§ Activity: Images should be omitted while the rest of the data is duplicated exactly.

§ Data shown:
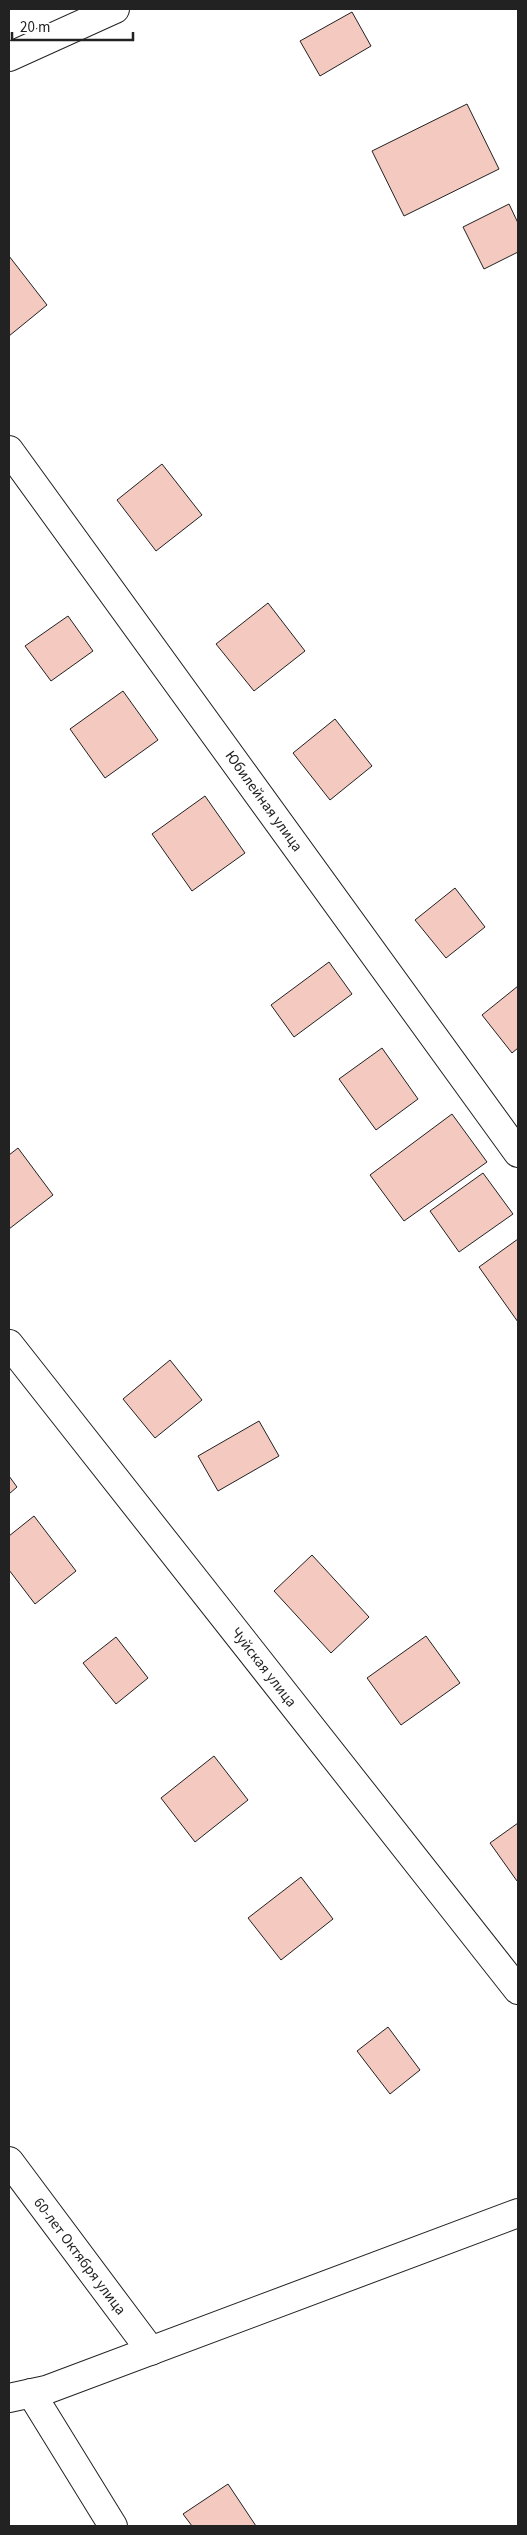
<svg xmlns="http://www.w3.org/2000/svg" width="527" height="2535" font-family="'Source Sans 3',sans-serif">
  <rect width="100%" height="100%" fill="#fff"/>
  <!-- building -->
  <g fill="#f3c9c0" stroke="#222">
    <path d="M352,12l19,34 -51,30 -20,-35z"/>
    <path d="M467,104l32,65 -95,47 -32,-65z"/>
    <path d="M509,204l9,19v29l-34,17 -21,-42z"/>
    <path d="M9,256l38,49 -38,31z"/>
    <path d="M162,464l40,51 -46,36 -39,-51z"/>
    <path d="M268,603l37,48 -51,40 -38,-47z"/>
    <path d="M68,616l25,35 -42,30 -26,-35z"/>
    <path d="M123,691l35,49 -53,38 -35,-49z"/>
    <path d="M335,719l37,47 -42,34 -37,-47z"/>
    <path d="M205,796l40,57 -53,38 -40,-57z"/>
    <path d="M455,888l30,39 -39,31 -31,-38z"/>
    <path d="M329,962l23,32 -58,43 -23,-32z"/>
    <path d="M518,986v62l-6,5 -30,-38z"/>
    <path d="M382,1048l36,51 -42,31 -37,-51z"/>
    <path d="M452,1114l35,48 -83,59 -34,-46z"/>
    <path d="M18,1148l35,47 -44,34v-74z"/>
    <path d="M483,1173l30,41 -54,38 -29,-41z"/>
    <path d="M518,1239v83l-39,-55z"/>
    <path d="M170,1360l32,40 -47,38 -32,-39z"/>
    <path d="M259,1421l20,35 -61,35 -20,-35z"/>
    <path d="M9,1476l8,11 -8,7z"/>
    <path d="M34,1516l42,55 -41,33 -26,-34v-34z"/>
    <path d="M312,1555l57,62 -38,36 -57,-62z"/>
    <path d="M426,1636l34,47 -59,42 -34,-47z"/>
    <path d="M116,1637l32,41 -32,26 -33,-41z"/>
    <path d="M214,1756l34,44 -53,42 -34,-44z"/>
    <path d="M518,1823v57l-1,1 -27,-38z"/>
    <path d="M301,1877l32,42 -52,41 -33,-42z"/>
    <path d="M388,2027l32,43 -30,24 -33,-43z"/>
    <path d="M228,2484l28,42h-64l-9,-12z"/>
  </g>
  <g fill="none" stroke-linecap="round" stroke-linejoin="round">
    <defs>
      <g id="street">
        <path d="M9,57l106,-48"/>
        <path d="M9,450l509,703"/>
        <path d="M9,1344l509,646"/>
        <path d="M9,2161l142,190"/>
        <path d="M31,2393l82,133"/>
      </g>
      <path id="secondary" d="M9,2398l37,-8 472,-177"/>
    </defs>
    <!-- street casing -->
    <use href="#street" stroke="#222" stroke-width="30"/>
    <!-- secondary casing -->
    <use href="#secondary" stroke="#222" stroke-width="30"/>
    <!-- street -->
    <use href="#street" stroke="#fff" stroke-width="28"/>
    <!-- secondary -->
    <use href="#secondary" stroke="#fff" stroke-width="28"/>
  </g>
  <g text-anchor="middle" stroke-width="4" stroke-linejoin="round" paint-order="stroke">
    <!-- street labels -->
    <g font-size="15" fill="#222" stroke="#fff">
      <text transform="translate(264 801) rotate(54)" y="5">Юбилейная улица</text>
      <text transform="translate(264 1667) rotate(52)" y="5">Чуйская улица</text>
      <text transform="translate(80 2256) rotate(53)" y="5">60-лет Октября улица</text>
    </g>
  </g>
  <!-- border -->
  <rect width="527" height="2535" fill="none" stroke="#222222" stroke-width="20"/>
  <!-- scale -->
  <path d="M12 32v8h121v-8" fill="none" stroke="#222222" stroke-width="2.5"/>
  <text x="20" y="32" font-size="15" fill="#222222" stroke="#ffffff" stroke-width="4" paint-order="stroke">20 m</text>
</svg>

§ Reply:
<svg xmlns="http://www.w3.org/2000/svg" width="527" height="2535" font-family="'Source Sans 3',sans-serif">
  <rect width="100%" height="100%" fill="#fff"/>
  <!-- building -->
  <g fill="#f3c9c0" stroke="#222">
    <path d="M352,12l19,34 -51,30 -20,-35z"/>
    <path d="M467,104l32,65 -95,47 -32,-65z"/>
    <path d="M509,204l9,19v29l-34,17 -21,-42z"/>
    <path d="M9,256l38,49 -38,31z"/>
    <path d="M162,464l40,51 -46,36 -39,-51z"/>
    <path d="M268,603l37,48 -51,40 -38,-47z"/>
    <path d="M68,616l25,35 -42,30 -26,-35z"/>
    <path d="M123,691l35,49 -53,38 -35,-49z"/>
    <path d="M335,719l37,47 -42,34 -37,-47z"/>
    <path d="M205,796l40,57 -53,38 -40,-57z"/>
    <path d="M455,888l30,39 -39,31 -31,-38z"/>
    <path d="M329,962l23,32 -58,43 -23,-32z"/>
    <path d="M518,986v62l-6,5 -30,-38z"/>
    <path d="M382,1048l36,51 -42,31 -37,-51z"/>
    <path d="M452,1114l35,48 -83,59 -34,-46z"/>
    <path d="M18,1148l35,47 -44,34v-74z"/>
    <path d="M483,1173l30,41 -54,38 -29,-41z"/>
    <path d="M518,1239v83l-39,-55z"/>
    <path d="M170,1360l32,40 -47,38 -32,-39z"/>
    <path d="M259,1421l20,35 -61,35 -20,-35z"/>
    <path d="M9,1476l8,11 -8,7z"/>
    <path d="M34,1516l42,55 -41,33 -26,-34v-34z"/>
    <path d="M312,1555l57,62 -38,36 -57,-62z"/>
    <path d="M426,1636l34,47 -59,42 -34,-47z"/>
    <path d="M116,1637l32,41 -32,26 -33,-41z"/>
    <path d="M214,1756l34,44 -53,42 -34,-44z"/>
    <path d="M518,1823v57l-1,1 -27,-38z"/>
    <path d="M301,1877l32,42 -52,41 -33,-42z"/>
    <path d="M388,2027l32,43 -30,24 -33,-43z"/>
    <path d="M228,2484l28,42h-64l-9,-12z"/>
  </g>
  <g fill="none" stroke-linecap="round" stroke-linejoin="round">
    <defs>
      <g id="street">
        <path d="M9,57l106,-48"/>
        <path d="M9,450l509,703"/>
        <path d="M9,1344l509,646"/>
        <path d="M9,2161l142,190"/>
        <path d="M31,2393l82,133"/>
      </g>
      <path id="secondary" d="M9,2398l37,-8 472,-177"/>
    </defs>
    <!-- street casing -->
    <use href="#street" stroke="#222" stroke-width="30"/>
    <!-- secondary casing -->
    <use href="#secondary" stroke="#222" stroke-width="30"/>
    <!-- street -->
    <use href="#street" stroke="#fff" stroke-width="28"/>
    <!-- secondary -->
    <use href="#secondary" stroke="#fff" stroke-width="28"/>
  </g>
  <g text-anchor="middle" stroke-width="4" stroke-linejoin="round" paint-order="stroke">
    <!-- street labels -->
    <g font-size="15" fill="#222" stroke="#fff">
      <text transform="translate(264 801) rotate(54)" y="5">Юбилейная улица</text>
      <text transform="translate(264 1667) rotate(52)" y="5">Чуйская улица</text>
      <text transform="translate(80 2256) rotate(53)" y="5">60-лет Октября улица</text>
    </g>
  </g>
  <!-- border -->
  <rect width="527" height="2535" fill="none" stroke="#222222" stroke-width="20"/>
  <!-- scale -->
  <path d="M12 32v8h121v-8" fill="none" stroke="#222222" stroke-width="2.5"/>
  <text x="20" y="32" font-size="15" fill="#222222" stroke="#ffffff" stroke-width="4" paint-order="stroke">20 m</text>
</svg>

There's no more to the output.